14 de agosto de 2010

As Coisas Às Avessas


"É normal desenvolverem-se propósitos ou concretizarem-se intenções que não se conhecem a fundo. O facto de alguém estar a fazer algo, não significa que saiba o que está a fazer. Esta peculiaridade de realizar desígnios sem consciência costuma ser atribuída às máquinas. O carro chega ao seu destino sem o saber, porque é conduzido por outrem. Mas só na sua aparência mais superficial este comportamento igualmente mecânico é, nas pessoas, algo de tão extraordinário assim.

Falar é uma das acções mais frequentes. E a maioria das afirmações que se faz ao falar é falsa. Por exemplo, muitos trabalhadores e empregados dizem: "o dinheiro gera riqueza", ainda que não seja o dinheiro que gera a riqueza, mas sim eles próprios. Ao dizerem-no, estão a repetir o que ouviram. "Ponha o seu dinheiro a render connosco", proclamam os bancos insistentemente. Onde foram aqueles que verdadeiramente trabalham buscar a ideia que põe o mundo às avessas, apresentando as coisas ao contrário do que são? Os sisudos professores de economia vêm afirmando-o há décadas. Dizem que o solo, o capital e o trabalho são os "factores de produção".

Mas o solo não faz nada, o capital não faz nada, o "trabalho" não faz nada. Quem faz é quem trabalha, são os empregados e, alguns casos, os empresários também. Por que razão subsistem, então, tamanhas tergiversações da realidade?

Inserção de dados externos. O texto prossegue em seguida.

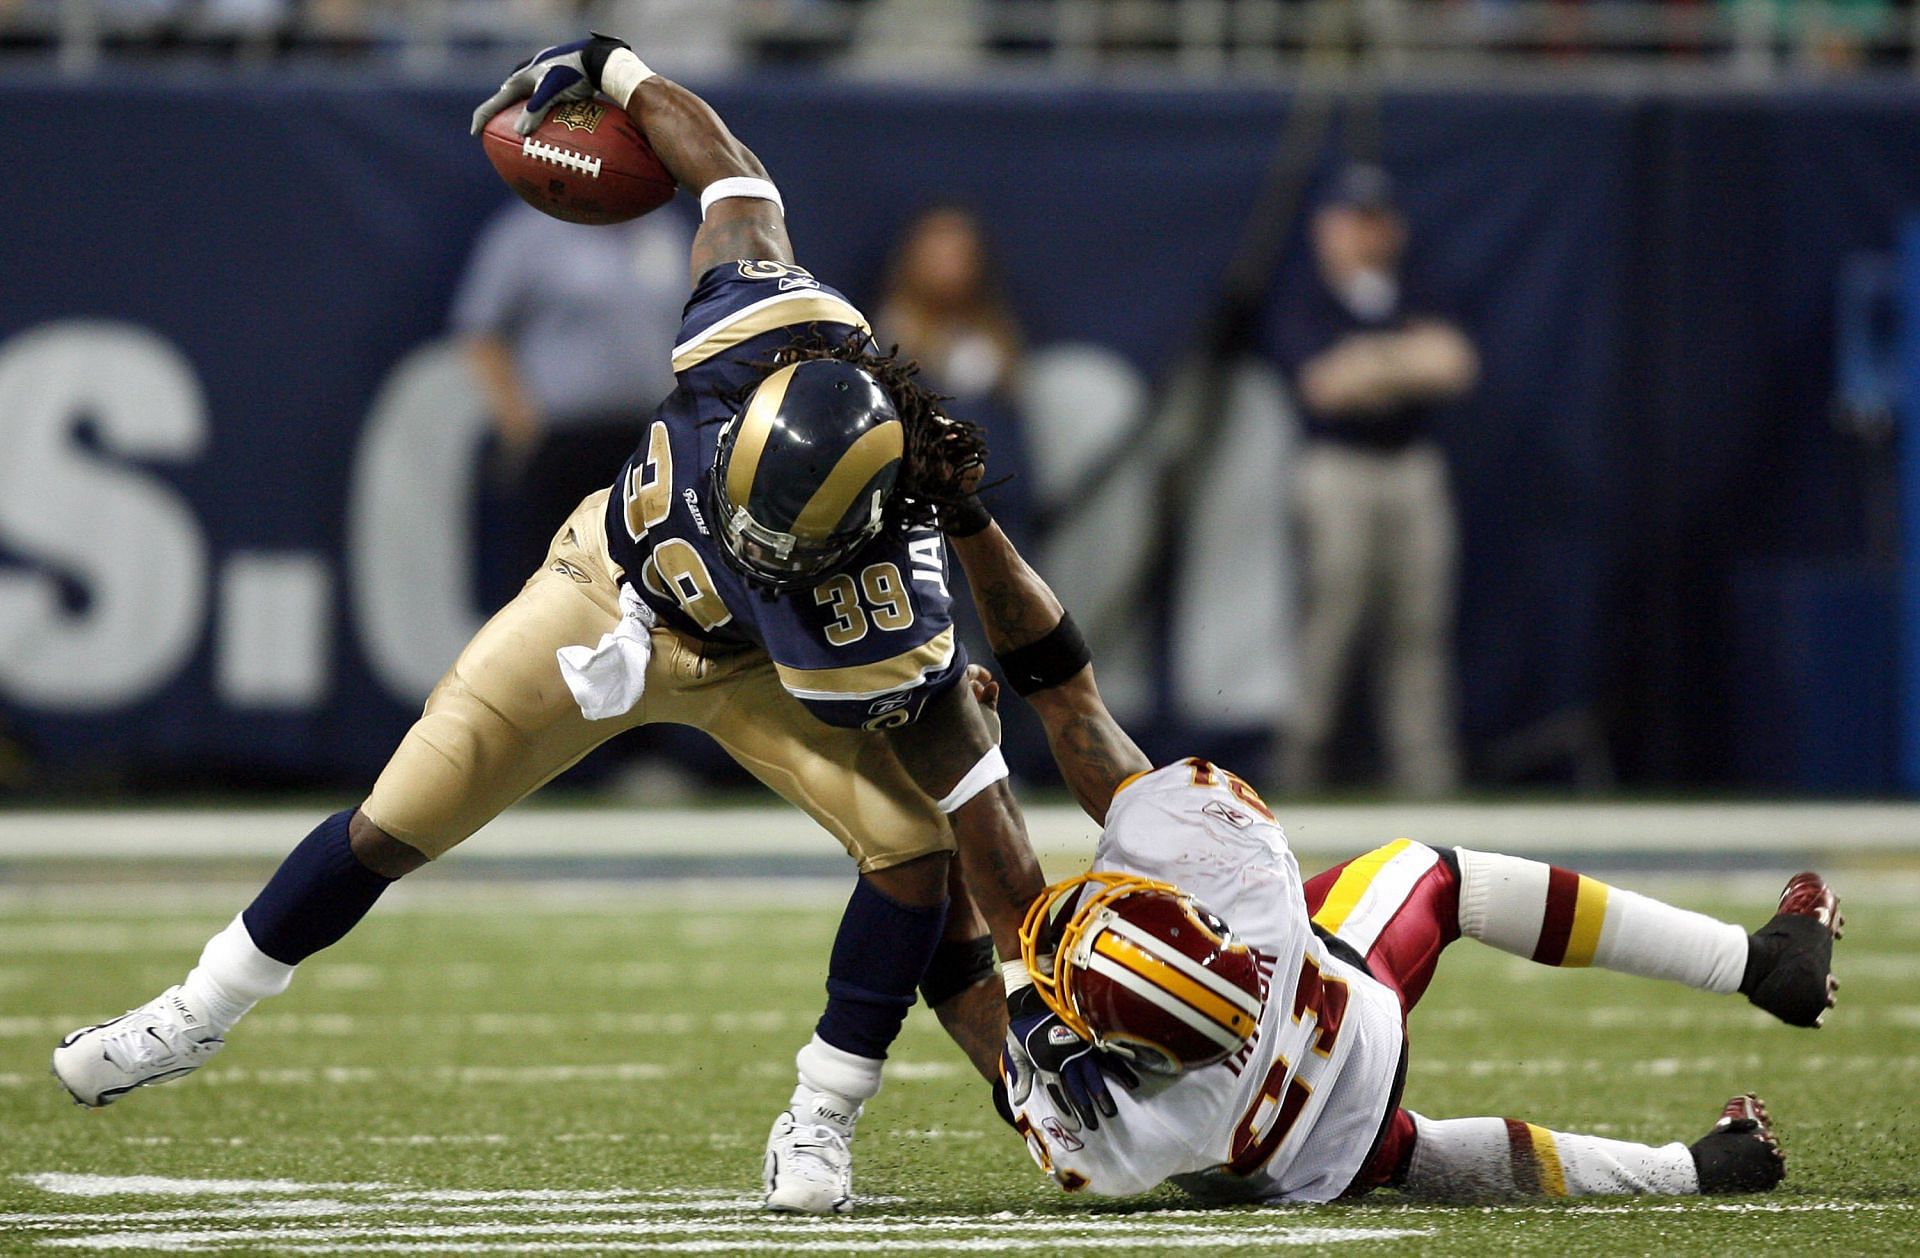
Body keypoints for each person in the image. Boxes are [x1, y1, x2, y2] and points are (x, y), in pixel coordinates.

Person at [51, 34, 1099, 1219]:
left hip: (758, 669)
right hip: (602, 591)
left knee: (912, 851)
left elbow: (982, 819)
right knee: (395, 820)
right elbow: (733, 172)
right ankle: (193, 1013)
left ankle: (821, 1110)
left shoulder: (892, 592)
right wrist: (611, 64)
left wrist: (1020, 981)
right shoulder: (750, 314)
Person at [936, 493, 1840, 1202]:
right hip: (1345, 1031)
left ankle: (1695, 1171)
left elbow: (975, 959)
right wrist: (972, 521)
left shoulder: (1109, 1139)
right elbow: (1067, 695)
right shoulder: (1249, 888)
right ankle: (1757, 964)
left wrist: (977, 940)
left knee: (1403, 1154)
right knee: (1447, 881)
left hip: (1295, 1167)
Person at [1274, 164, 1478, 798]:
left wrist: (1370, 362)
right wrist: (1403, 359)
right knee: (1330, 620)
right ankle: (1297, 772)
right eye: (1351, 220)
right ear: (1325, 229)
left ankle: (1426, 777)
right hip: (1337, 471)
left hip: (1411, 468)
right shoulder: (1306, 297)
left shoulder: (1415, 290)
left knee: (1419, 624)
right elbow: (1324, 385)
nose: (1365, 235)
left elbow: (1456, 365)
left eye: (1376, 220)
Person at [451, 200, 691, 593]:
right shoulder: (530, 233)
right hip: (563, 446)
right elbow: (481, 331)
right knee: (553, 590)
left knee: (646, 590)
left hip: (650, 445)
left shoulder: (664, 231)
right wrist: (519, 423)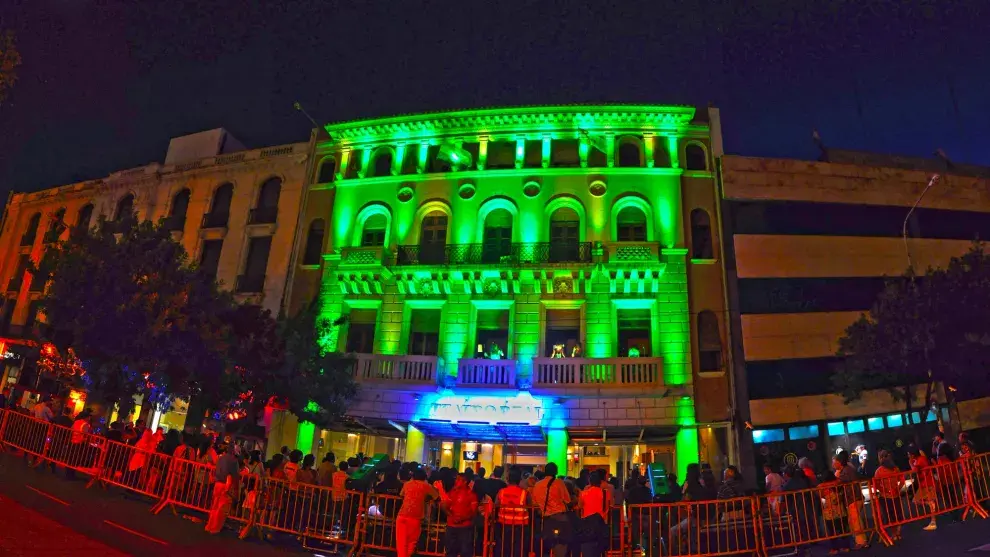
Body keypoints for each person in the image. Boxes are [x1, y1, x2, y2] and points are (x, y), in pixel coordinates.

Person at [396, 468, 439, 557]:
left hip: (402, 516)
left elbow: (401, 495)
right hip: (415, 518)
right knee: (411, 542)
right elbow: (437, 498)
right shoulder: (426, 486)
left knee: (401, 542)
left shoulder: (407, 484)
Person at [532, 462, 572, 557]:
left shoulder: (537, 485)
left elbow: (534, 502)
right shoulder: (559, 483)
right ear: (556, 472)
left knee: (547, 544)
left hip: (546, 518)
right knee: (561, 544)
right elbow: (567, 499)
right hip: (560, 517)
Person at [494, 466, 531, 557]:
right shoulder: (524, 493)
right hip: (520, 526)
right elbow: (531, 507)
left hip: (504, 525)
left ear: (508, 478)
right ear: (519, 479)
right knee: (518, 550)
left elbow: (495, 506)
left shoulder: (501, 492)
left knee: (505, 549)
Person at [834, 451, 867, 549]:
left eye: (835, 461)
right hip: (853, 498)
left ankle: (862, 541)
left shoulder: (846, 471)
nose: (833, 464)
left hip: (853, 498)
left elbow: (838, 483)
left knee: (855, 520)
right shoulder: (847, 469)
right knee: (853, 520)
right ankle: (860, 540)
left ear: (839, 462)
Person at [205, 444, 240, 534]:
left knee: (215, 506)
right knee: (221, 508)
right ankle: (215, 528)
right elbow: (235, 476)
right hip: (226, 485)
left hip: (218, 484)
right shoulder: (234, 461)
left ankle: (209, 525)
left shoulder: (220, 458)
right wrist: (236, 490)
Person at [443, 472, 479, 557]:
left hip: (465, 528)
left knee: (465, 551)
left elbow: (474, 512)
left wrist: (463, 518)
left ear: (465, 481)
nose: (456, 481)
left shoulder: (471, 495)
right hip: (451, 526)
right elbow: (444, 506)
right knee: (450, 552)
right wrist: (452, 516)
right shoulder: (452, 493)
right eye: (456, 479)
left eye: (458, 479)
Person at [577, 469, 612, 557]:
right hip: (601, 524)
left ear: (590, 482)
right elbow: (611, 504)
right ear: (600, 482)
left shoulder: (584, 493)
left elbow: (580, 505)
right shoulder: (606, 493)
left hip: (587, 526)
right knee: (601, 551)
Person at [873, 450, 903, 542]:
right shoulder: (895, 468)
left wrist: (884, 490)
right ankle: (898, 533)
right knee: (898, 514)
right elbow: (902, 480)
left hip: (885, 497)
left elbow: (876, 484)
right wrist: (897, 489)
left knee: (889, 516)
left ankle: (894, 534)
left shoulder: (879, 471)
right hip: (896, 495)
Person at [818, 472, 849, 555]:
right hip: (841, 510)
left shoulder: (821, 486)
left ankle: (834, 549)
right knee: (843, 529)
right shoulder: (839, 483)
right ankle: (845, 547)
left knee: (831, 531)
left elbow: (819, 495)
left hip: (829, 512)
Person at [909, 446, 938, 531]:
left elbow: (914, 470)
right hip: (924, 483)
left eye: (909, 454)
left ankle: (933, 522)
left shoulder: (921, 459)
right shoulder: (919, 459)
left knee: (924, 500)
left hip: (927, 483)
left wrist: (910, 463)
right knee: (917, 500)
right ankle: (932, 518)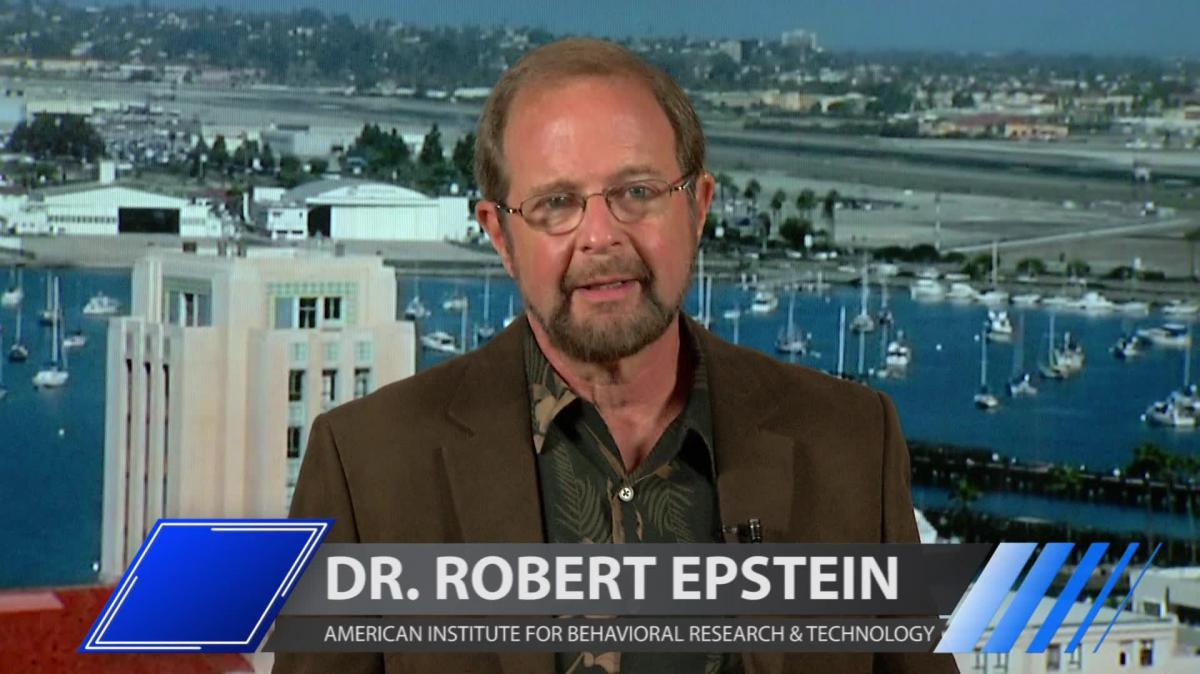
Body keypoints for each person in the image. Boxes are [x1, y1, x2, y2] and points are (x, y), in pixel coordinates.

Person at [273, 38, 958, 674]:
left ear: (698, 207)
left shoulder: (850, 442)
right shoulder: (367, 467)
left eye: (637, 193)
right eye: (556, 203)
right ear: (500, 236)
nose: (600, 236)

A razão encontra-se no efeito que elas produzem. O efeito de apresentar assim a questão de produção consiste em que os trabalhadores atribuem, na lógica da produção, mais importância ao capital do que a si mesmos, ainda que sejam eles quem produz o capital. O efeito é esta condição de modéstia e humildade induzidas, atributos dos escravos, da mentalidade submissa.

[...]

Os habitantes das grandes cidades mostram aos seus visitantes da província e dos estrangeiro os maravilhosos arranha-céus e os mais recendes edifícios "inteligentes" dos bancos e consórcios empresariais. Apontam para eles com orgulho e falam deles como se fossem seus. Mas, a realidade é que são propriedade privada de uns quantos negociantes multimilionários que com os seus edifícios prodigiosos expulsam esses mesmos habitantes para as cidades dormitório das periferias. Milhares e milhares deles têm de abandonar as suas casas no centro das cidades porque umas dezenas de especuladores ganham mais com edifícios comerciais do que residenciais. Os trabalhadores assalariados e empregados tem que ir para os arrabaldes (agora chama-se subúrbios) porque o Estado protege os especuladores de solos. Hoje em dia, os trabalhadores deixam mais de um décimo da sua vida no transporte para o local de trabalho.

Os expulsos estão orgulhosos da propriedade que os expulsa. Não aprenderam a estabelecer as relações entre as diferentes informações, a contextualizá-las. Consideram, aliás, imutável e inelutável a situação".